If your experiment is designed to trigger a response from infrastructure that is not your own, consider what the negative consequences of that may be. At the very least your experiment will consume bandwidth that may have to be paid for.
In more extreme circumstances, you could cause traffic to be generated that causes legal trouble for the owner of that infrastructure. The Internet is a global network crossing many legal jurisdictions and so what may be legal for you is not necessarily legal for everyone.
If you are sending a lot of traffic quickly, or otherwise generally deviate from typical client behaviour, a network may identify this as an attack which means that you will not be collecting results that are representative of what a typical client would see.
When performing active measurements on a shared network, maintain a list of hosts that you will never scan regardless of whether they appear in your target lists. When developing tools for performing active measurement, or traffic generation for use in a larger measurement system, ensure that the tool will support the use of a "Do Not Scan" list.
If complaints are made that request you do not generate traffic towards a host or network, you must add that host or network to your "Do Not Scan" list, even if no explanation is given or the request is automated.
You may ask the requester for their reasoning if it would be useful to your experiment. This can also be an oppertunity to explain your research and offer to share any results that may be of interest. If you plan to share the reasoning when publishing your measurement results, e.g. in an academic paper, you must seek consent for this from the requester.
Be aware that in publishing your measurement results, it may be possible to infer your "Do Not Scan" list from those results. For example, if you measured a well-known list of popular websites then it would be possible to correlate the results with that list to determine which are missing.

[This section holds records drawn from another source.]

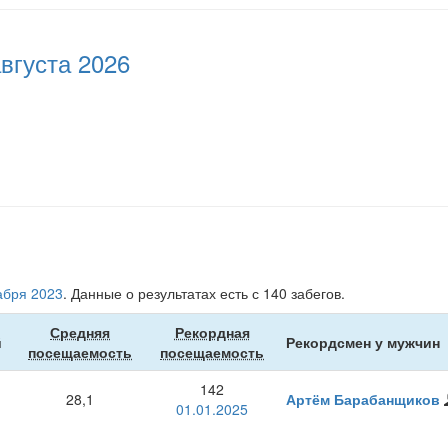
августа 2026
абря 2023
. Данные о результатах есть с 140 забегов.
Средняя
Рекордная
й
Рекордсмен у мужчин
посещаемость
посещаемость
142
28,1
Артём Барабанщиков
01.01.2025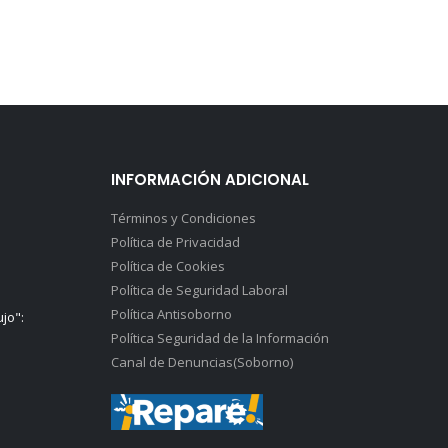
INFORMACIÓN ADICIONAL
Términos y Condiciones
Política de Privacidad
Política de Cookies
Política de Seguridad Laboral
Política Antisoborno
ujo":
Política Seguridad de la Información
Canal de Denuncias(Soborno)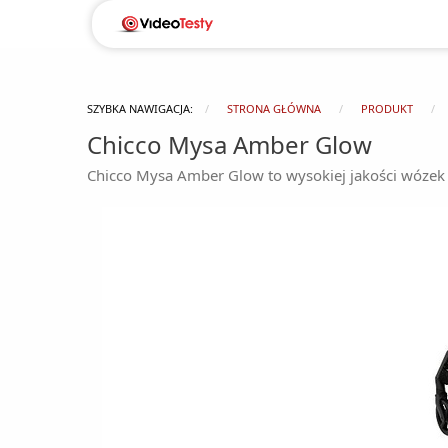
SZYBKA NAWIGACJA:
STRONA GŁÓWNA
PRODUKT
Chicco Mysa Amber Glow
Chicco Mysa Amber Glow to wysokiej jakości wózek dz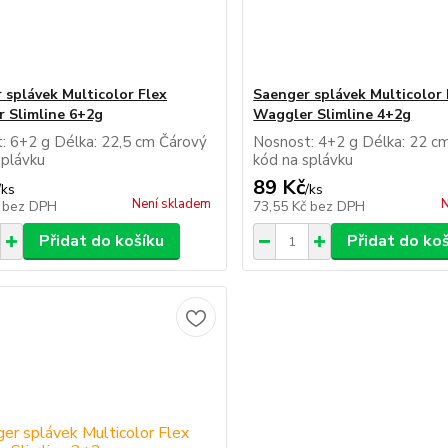
 splávek Multicolor Flex
Saenger splávek Multicolor 
 Slimline 6+2g
Waggler Slimline 4+2g
: 6+2 g Délka: 22,5 cm Čárový
Nosnost: 4+2 g Délka: 22 c
splávku
kód na splávku
89 Kč
/
ks
/
ks
Není skladem
N
č
bez DPH
73,55 Kč
bez DPH
Přidat do košíku
Přidat do ko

When deciding on the data to collect, assume that any data collected might become public. There are many ways that this could happen, through operation security mistakes or compulsion by a judicial system.
For all data collected, consider whether or not it is really needed.
When collecting data, consider if the granularity can be limited by using bins or adding noise. XXX: Differential privacy.
Do this at the source, definitely do it before you write to disk.
[Tor.2017-04-001] presents a case-study on the in-memory statistics in the software used by the Tor network, as an example.
The benefits should outweigh the risks. Consider auxiliary data (e.g. third-party data sets) when assessing the risks.
Take reasonable security precautions, e.g. about who has access to your data sets or experimental systems.
This document has no actions for IANA.
Many of these considerations are based on those from the [TorSafetyBoard] adapted and generalised to be applied to Internet research.
Other considerations are taken from the Menlo Report [MenloReport] and its companion document [MenloReportCompanion].